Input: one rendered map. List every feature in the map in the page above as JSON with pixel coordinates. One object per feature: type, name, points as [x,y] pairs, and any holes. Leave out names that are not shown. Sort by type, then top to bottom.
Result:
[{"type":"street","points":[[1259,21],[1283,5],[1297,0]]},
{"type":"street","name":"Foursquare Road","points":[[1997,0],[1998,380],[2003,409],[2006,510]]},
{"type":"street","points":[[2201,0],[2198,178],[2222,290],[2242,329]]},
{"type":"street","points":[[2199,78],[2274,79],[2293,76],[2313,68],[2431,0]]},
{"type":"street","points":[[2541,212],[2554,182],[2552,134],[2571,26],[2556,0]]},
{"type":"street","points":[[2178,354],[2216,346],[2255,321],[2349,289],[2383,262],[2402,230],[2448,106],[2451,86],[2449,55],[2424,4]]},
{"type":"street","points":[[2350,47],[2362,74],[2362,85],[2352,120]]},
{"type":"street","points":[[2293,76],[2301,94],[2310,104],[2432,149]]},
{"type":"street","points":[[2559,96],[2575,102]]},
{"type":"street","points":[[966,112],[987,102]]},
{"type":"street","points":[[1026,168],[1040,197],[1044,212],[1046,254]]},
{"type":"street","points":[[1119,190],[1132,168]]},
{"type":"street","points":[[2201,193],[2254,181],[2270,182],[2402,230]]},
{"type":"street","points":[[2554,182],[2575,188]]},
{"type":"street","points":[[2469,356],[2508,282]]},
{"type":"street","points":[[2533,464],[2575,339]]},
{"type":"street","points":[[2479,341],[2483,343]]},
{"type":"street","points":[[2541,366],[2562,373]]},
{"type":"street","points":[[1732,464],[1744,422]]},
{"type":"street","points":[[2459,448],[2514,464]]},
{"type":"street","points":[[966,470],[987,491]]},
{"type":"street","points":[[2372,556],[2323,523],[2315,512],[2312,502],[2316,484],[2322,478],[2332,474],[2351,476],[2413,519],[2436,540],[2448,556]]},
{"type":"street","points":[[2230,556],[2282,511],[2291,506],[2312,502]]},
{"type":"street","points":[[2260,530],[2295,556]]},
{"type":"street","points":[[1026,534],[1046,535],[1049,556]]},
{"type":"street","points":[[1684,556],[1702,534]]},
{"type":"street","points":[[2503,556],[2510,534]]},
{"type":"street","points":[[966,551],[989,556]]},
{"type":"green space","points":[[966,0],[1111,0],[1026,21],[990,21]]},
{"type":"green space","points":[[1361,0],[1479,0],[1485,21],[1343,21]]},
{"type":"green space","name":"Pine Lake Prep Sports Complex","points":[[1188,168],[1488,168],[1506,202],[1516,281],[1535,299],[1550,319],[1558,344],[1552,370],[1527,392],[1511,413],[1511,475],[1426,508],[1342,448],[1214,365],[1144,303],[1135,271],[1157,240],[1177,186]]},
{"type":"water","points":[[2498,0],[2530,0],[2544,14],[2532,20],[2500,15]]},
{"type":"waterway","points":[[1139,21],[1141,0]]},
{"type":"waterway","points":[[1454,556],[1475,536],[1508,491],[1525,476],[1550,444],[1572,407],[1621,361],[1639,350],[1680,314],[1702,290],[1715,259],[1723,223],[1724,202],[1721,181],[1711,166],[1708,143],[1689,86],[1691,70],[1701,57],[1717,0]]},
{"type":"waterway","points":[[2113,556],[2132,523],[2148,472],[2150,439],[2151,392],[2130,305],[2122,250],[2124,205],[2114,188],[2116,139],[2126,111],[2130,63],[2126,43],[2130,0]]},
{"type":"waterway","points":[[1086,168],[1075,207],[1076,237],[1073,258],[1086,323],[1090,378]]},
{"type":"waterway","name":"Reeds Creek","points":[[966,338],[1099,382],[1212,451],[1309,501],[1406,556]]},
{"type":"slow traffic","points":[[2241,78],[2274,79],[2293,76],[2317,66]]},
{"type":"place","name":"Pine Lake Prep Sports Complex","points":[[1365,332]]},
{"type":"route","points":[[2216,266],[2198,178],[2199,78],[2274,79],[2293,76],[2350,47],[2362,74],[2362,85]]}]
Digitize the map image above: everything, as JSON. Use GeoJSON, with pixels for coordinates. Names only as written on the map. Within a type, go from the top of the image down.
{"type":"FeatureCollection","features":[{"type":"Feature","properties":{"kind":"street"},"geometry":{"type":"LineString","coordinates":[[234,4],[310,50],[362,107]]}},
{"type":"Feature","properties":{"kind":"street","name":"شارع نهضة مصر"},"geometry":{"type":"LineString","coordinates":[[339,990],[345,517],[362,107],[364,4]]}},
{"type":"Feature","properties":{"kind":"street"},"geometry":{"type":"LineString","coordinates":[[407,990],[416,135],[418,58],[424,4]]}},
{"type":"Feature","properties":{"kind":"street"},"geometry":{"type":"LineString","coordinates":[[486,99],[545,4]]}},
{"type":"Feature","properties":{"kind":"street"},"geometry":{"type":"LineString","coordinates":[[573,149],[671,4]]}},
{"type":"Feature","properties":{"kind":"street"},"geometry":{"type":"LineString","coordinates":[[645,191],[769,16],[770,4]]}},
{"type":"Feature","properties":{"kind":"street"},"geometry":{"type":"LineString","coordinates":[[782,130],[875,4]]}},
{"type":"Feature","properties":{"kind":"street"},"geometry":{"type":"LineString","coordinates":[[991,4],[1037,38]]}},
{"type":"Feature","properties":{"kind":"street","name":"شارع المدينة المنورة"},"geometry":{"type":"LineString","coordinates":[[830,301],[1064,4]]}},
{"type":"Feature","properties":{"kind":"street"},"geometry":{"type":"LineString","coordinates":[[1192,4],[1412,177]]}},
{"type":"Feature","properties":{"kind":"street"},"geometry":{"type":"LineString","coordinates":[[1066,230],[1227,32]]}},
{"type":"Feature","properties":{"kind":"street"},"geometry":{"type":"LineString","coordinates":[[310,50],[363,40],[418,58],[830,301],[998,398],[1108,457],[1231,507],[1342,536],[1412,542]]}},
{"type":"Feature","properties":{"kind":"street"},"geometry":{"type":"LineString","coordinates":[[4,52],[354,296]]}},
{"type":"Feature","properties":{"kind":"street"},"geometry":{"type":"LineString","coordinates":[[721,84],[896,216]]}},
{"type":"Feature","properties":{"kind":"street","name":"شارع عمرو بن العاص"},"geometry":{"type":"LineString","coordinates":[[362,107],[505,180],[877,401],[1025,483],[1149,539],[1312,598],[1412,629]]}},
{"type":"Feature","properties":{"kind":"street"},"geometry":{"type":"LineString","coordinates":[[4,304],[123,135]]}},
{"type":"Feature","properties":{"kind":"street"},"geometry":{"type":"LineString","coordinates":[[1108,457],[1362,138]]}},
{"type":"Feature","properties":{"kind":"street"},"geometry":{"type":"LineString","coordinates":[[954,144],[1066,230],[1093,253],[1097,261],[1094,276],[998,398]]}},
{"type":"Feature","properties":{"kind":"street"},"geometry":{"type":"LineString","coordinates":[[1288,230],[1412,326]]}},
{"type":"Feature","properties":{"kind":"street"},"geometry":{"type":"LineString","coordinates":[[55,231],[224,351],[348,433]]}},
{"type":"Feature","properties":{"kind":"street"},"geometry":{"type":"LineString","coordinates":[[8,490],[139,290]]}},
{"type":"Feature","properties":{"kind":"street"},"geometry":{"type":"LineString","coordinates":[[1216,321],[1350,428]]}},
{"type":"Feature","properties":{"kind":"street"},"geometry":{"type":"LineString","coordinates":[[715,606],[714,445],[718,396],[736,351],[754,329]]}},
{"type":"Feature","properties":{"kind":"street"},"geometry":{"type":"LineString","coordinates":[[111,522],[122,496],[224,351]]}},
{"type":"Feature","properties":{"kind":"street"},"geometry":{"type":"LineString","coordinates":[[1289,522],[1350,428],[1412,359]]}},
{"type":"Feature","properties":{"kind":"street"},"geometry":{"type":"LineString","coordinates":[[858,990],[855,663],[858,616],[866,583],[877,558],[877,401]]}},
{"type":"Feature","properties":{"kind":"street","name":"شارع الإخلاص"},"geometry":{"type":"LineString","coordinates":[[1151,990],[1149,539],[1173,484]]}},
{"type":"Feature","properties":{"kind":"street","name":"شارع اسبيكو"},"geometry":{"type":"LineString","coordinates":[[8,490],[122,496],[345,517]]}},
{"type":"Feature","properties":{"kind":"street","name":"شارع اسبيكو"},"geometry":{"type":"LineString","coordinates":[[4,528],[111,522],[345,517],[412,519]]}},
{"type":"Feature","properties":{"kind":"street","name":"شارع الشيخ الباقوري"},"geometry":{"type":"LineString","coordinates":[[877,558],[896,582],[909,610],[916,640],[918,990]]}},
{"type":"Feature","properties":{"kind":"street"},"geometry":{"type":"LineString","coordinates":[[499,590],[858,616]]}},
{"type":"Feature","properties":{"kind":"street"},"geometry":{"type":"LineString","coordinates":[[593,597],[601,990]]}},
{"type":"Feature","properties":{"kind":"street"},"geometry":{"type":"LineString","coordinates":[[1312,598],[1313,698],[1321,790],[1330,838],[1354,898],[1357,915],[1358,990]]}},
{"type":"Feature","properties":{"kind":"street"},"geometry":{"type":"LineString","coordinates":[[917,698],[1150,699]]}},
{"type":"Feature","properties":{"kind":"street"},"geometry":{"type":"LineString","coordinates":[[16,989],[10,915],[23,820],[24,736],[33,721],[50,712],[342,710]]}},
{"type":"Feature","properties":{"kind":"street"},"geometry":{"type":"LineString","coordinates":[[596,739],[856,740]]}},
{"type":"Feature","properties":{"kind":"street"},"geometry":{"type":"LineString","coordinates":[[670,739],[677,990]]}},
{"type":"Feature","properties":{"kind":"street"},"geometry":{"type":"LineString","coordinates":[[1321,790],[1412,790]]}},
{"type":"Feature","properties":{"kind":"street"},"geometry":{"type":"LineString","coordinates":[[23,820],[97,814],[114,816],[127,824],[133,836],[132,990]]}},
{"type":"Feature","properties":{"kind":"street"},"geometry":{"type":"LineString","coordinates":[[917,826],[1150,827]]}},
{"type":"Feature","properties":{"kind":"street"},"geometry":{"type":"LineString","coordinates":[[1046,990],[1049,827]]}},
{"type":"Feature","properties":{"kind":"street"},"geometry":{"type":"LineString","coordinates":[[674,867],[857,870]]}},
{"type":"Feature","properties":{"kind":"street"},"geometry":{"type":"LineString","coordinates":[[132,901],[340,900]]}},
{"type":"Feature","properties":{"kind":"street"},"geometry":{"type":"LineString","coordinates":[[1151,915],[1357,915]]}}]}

----------------------------------------

Task directions: Using the listing above, pick out each line that contains the word "Lake", then copy it.

Response below:
{"type":"green space","name":"Pine Lake Prep Sports Complex","points":[[1188,168],[1488,168],[1506,202],[1516,281],[1535,299],[1550,319],[1558,344],[1552,370],[1527,392],[1511,413],[1511,475],[1426,508],[1342,448],[1214,365],[1144,303],[1135,271],[1157,240],[1177,186]]},
{"type":"place","name":"Pine Lake Prep Sports Complex","points":[[1365,332]]},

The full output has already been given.